Several limitations to this study can be described. Clinical data regarding diagnosis, doses used, and exact reason for discontinuation were lacking. Prescription dispensing data were used to evaluate persistence, and filling the prescription does not ensure that the drug was actually consumed. Nonetheless, refill data are considered more objective than self-report which can overestimate compliance (Choo et al 1999), and is a useful tool to assess the drug use in population-based studies (Steiner and Prochazka 1997). We could not account for use of samples or hospitalizations during a follow-up period. However, we believe that our criterion of 6 months without a prescription being dispensed to be classified as nonpersistent mitigates the potential influence of these factors because it would be difficult to obtain drug samples that cover such a long period of time and it is a long period for a continuous hospitalization. Severity of AD was not assessed, but including newly treated patients in the study addresses this concern to some degree, and these medications were approved for only use in mild to moderate disease as of the time of the study. We were unable to control for potential confounders pertaining to patient co-morbidities, and 34% of the population had missing values for race. Additionally, as all the patients were enrolled in a Medicaid program, they are expected to be of lower incomes and to have no co-payments for medications. This, however, might limit generalizability of the results to other populations.

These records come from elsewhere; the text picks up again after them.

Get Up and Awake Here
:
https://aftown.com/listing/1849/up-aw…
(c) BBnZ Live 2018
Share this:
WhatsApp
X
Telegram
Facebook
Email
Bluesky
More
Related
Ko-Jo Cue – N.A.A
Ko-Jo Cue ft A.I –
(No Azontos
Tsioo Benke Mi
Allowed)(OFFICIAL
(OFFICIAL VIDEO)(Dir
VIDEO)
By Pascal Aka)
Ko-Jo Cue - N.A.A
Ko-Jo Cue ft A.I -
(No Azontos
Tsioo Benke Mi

While the improvements gained with the use of ChEI medications may be small or modest, sustained benefits of therapy can be realized only by patients who persist with therapy. Yet our results indicate that persistence rates with these medications are quite low. Persistence rates were higher for donepezil users compared with those who received other ChEI medication beyond 12 months, yet given the marginal difference and the limitations of our data source, we are unable to conclude that this difference suggests superiority of donepezil.

Conclusions

We found similar persistence rates for each of the three available ChEI medications, with a 42% rate of persistence at 12 months, and those dispensed donepezil were slightly more likely to persist at 24 months. While we were not able to ascertain if discontinuation was due to lack of efficacy or lack of tolerability, our analyses revealed that nearly half of patients failed to persist with ChEI therapy for at least 12 months. Our findings underscore the limitations of the ChEI medications and the urgent need for effective and tolerable therapeutic options for patients having dementia. From a drug policy perceptive, the consideration of the utility of ChEI medications should include both results from clinical trials and insights from observational studies such as ours, which reveal that for many patients ChEI medications cannot be relied upon to provide longer-term benefit in managing dementia. Reports describing measures of therapy persistence can be important to caregivers and patients in forming expectations for pharmacotherapy.